(Stored dataset items)
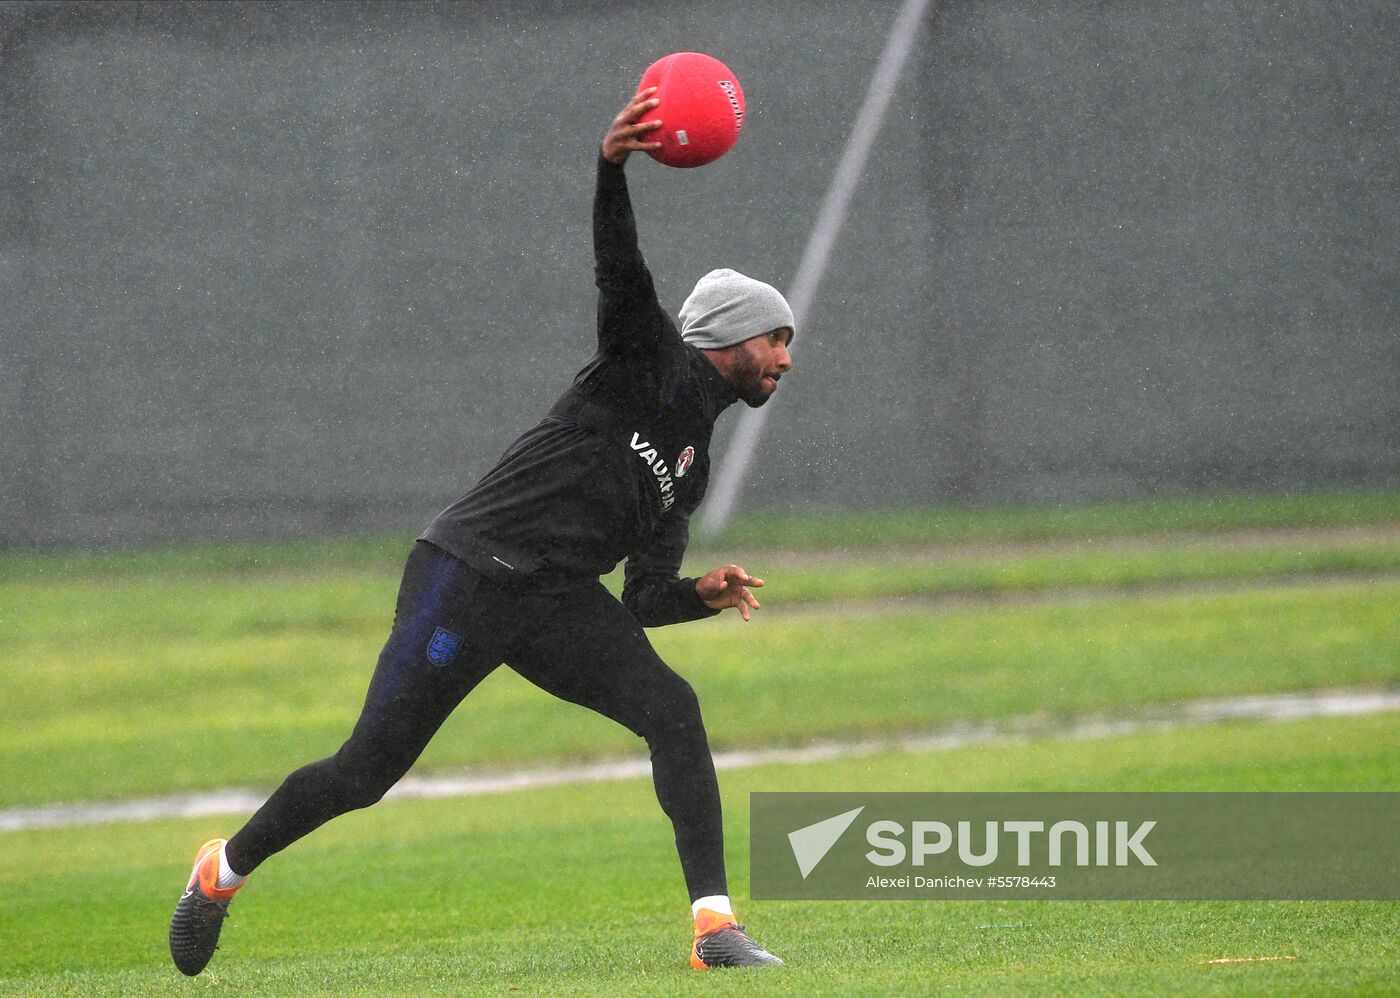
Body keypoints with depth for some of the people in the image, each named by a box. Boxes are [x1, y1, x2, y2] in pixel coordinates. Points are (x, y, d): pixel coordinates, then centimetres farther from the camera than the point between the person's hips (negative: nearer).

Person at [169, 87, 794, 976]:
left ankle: (714, 926, -25)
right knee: (367, 770, -3)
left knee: (673, 709, -19)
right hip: (470, 574, -6)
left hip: (559, 604, 7)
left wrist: (705, 594, -4)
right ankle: (223, 870, 22)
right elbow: (620, 267, -17)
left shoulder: (690, 466, 20)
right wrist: (612, 167, -34)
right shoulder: (648, 359, 2)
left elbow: (645, 596, 18)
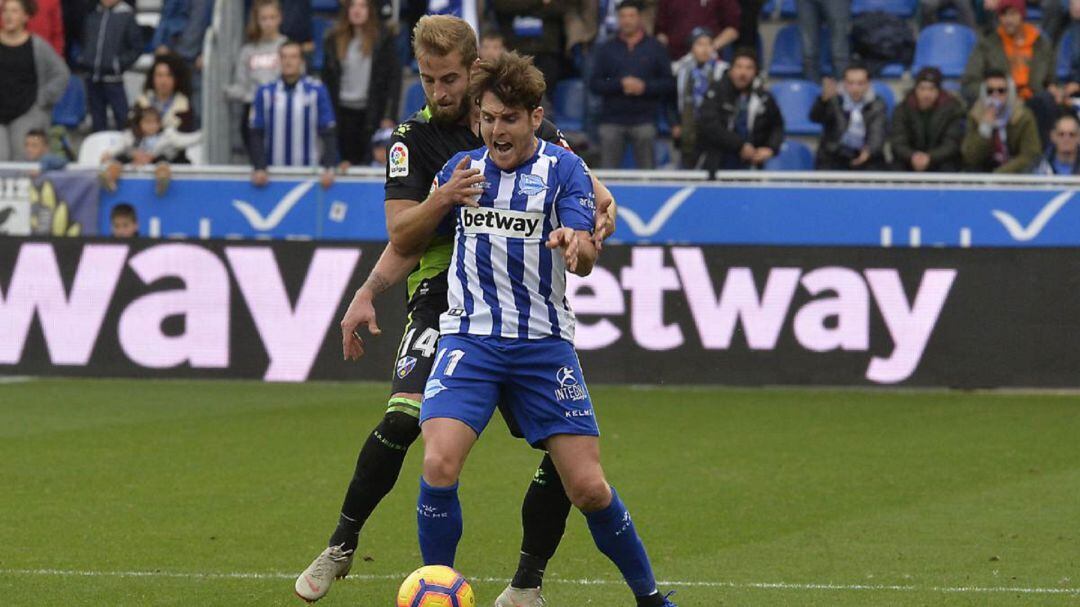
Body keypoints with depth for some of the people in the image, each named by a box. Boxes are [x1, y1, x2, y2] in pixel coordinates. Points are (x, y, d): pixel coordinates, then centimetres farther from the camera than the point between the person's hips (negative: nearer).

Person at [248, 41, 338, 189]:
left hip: (308, 173, -1)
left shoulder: (317, 91, -2)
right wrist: (259, 168, -7)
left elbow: (328, 133, -1)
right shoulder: (265, 92, 3)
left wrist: (329, 168, -12)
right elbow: (257, 134, 4)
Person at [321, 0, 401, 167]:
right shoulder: (335, 39, 7)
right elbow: (327, 78, 11)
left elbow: (394, 78, -4)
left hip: (373, 110, -3)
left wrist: (390, 116, -9)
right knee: (348, 159, 4)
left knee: (370, 160, -6)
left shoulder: (383, 38, -3)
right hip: (345, 109, 3)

▶ _YOUR INSTRUCTIONS_: Set down, without alteration, the lines from the one containing "right hip: (470, 574, -6)" through the one containing "left elbow: (645, 596, 18)", both included.

▶ _TASK RESPONSE_:
right hip: (470, 574, -6)
left hip: (559, 604, 7)
left wrist: (705, 594, -4)
right ankle: (223, 870, 22)
right elbow: (620, 267, -17)
left shoulder: (690, 466, 20)
right wrist: (612, 167, -34)
right shoulder: (648, 359, 2)
left elbow: (645, 596, 18)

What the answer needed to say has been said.